Notre mémoire est un monde plus parfait que l’univers : elle rend la vie à ce qui n’existe plus.» Cette citation, attribuée à l’auteur français Guy de Maupassant, résume le travail de Cherif Chikhi. Son livre témoignage, Guerre de libération nationale 1954-1962, Souvenirs d’un village martyr (Dahlab, 2024), nous parle avec des mots bien sentis de ces vies simples prises dans la tourmente de la guerre.
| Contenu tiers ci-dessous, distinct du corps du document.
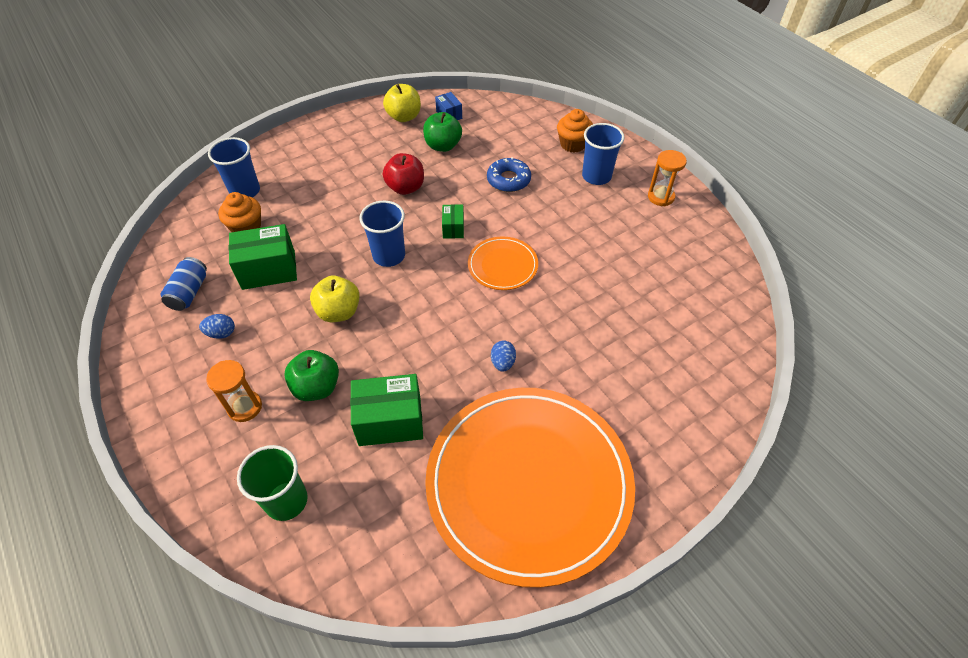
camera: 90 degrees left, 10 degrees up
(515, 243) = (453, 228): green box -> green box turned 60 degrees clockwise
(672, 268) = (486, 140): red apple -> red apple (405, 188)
Son village, Azrou Kollal (Aïn El Hammam, Tizi Ouzou), n’est connu que de ses villageois et de leurs voisins de la haute montage kabyle. Fils d’un détenu politique de la sinistre prison, l’auteur nous parle de Mouloud Mammeri, auteur de L’Opium et le Bâton (1965), qui s’adresse à l’étudiant qu’il était : «Un jour, peut-être, tu prendras la plume pour raconter des souvenirs de la destruction, par l’armée française, de ton village, Azrou, et les déplacements forcés de ses habitants.» L’étudiant a suivi à la lettre les mots de l’écrivain : «J’ai gardé précieusement dans mon cœur ces belles paroles de Da Mouloud et le rêve a finalement été exaucé.»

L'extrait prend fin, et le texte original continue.